RICHARD LINKLATER: We could be really cryptic and boring. People wouldn't even understand what we're talking about. So I guess we should try to communicate here.

McCONAUGHEY: Well, you know what, it's all right if they have to figure it out. I'm not telling anyone why I call you K-A-T. I can't or I'd go to jail. [laughs] Let's talk Boyhood ... It's great! All your stories are personal for you in some way—a time, a place, a season. What was personal about this one? Was there anything about your childhood that inspired this film or influenced it?

LINKLATER: I was hitting 40. I had been a dad for about seven or eight years, and I wanted to express something about childhood. You know this now: when you have a kid, it puts you so much in the present tense with their lives, but you can't help but churn through your own life at that age. It's such an interesting refraction. So I was thinking a lot about development and childhood. I wanted to do something from a kid's point of view, but all the ideas that I wanted to express from my own life were so spread out. I couldn't pick one year, one moment. I was going to maybe write a novel—some little weird, experimental novel. And it hit me, this film idea: What if I filmed a little bit every year and just saw everybody, this family, age? The kids would grow up, the parents would age. In a way, it's a simple idea, but so damn impractical."

  • Werner Herzog has completed his epic film, The Queen of the Desert (pictured above), and it's on track to premiere at a festival this Fall. Speaking of Herzog, the BFI posted a timely clip of Herzog talking football:

  • On the latest episode of The Cinephiliacs, Peter Labuza chats with renowned film critic J. Hoberman.
  • Outlaw Vern shares his thoughts on Matt Reeves' Dawn of the Planet of the Apes:

"My favorite scene in the whole thing is a quiet conversation early on, before the humans even come. Caesar and Maurice look at what used to be San Francisco and talk about “them” and if they’re really gone. In the spaces between their thoughts is the heaviness of what they’re discussing: the potential extinction of the planet’s dominant species in favor of their own."

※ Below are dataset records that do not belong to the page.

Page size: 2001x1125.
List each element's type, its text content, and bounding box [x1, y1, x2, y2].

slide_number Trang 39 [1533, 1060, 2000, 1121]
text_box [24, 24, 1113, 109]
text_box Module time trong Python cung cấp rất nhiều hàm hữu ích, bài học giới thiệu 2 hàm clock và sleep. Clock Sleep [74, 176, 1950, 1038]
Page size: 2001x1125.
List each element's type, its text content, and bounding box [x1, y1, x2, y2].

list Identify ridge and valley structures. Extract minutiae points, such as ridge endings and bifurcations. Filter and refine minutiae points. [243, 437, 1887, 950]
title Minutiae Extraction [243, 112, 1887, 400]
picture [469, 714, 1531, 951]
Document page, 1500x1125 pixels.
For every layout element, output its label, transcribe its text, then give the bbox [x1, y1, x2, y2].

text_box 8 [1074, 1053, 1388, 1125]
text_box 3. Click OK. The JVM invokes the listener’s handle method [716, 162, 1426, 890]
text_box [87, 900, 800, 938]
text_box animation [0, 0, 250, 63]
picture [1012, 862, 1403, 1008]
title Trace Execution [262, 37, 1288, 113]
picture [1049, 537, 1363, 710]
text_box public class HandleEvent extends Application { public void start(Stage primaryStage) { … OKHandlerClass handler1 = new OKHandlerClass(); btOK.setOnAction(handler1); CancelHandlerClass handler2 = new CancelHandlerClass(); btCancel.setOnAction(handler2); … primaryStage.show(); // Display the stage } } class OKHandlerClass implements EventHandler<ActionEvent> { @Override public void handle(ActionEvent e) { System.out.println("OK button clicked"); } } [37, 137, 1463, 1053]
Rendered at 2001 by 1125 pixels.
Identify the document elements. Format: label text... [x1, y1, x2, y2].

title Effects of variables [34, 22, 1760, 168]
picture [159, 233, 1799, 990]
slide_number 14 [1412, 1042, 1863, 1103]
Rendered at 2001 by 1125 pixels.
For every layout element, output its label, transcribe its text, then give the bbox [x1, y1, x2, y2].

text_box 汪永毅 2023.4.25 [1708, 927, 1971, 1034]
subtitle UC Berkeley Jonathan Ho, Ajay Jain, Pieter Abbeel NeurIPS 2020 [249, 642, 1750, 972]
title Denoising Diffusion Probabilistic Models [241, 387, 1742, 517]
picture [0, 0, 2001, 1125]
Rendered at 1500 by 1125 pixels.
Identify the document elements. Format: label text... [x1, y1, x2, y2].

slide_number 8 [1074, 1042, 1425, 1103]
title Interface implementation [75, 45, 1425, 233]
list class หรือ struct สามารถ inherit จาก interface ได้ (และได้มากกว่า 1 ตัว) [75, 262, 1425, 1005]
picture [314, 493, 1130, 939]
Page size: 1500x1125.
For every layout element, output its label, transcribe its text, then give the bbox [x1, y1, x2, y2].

  • Via Filmap, George A. Romero's Night of the Living Dead on Google Maps:
  •  For The Front Row, Richard Brody writes on Nothing Lasts Forever, which he argues is "a lost comedic masterpiece":

"The hardest thing about pastiche is to duplicate the style and tone of the original without falling into parody—without the self-satisfying notion of superiority to an earlier age of artifice, as if only the past had style whereas the present day has a neutral, natural universality. Schiller’s film is a brilliant pastiche, based on confident youth-on-the-rise films of the forties, of which M-G-M was a major purveyor. It’s a sort of cosmo-romantic science-fantasy that borrows cinematic styles of the forties to tell a story of the early sixties that’s anchored by icons of the fifties—and, in so doing, to reveal something crucial about the eighties."

  • Above: a lucky fellow in Vancouver has discovered a bunch of old movie posters underneath his floor.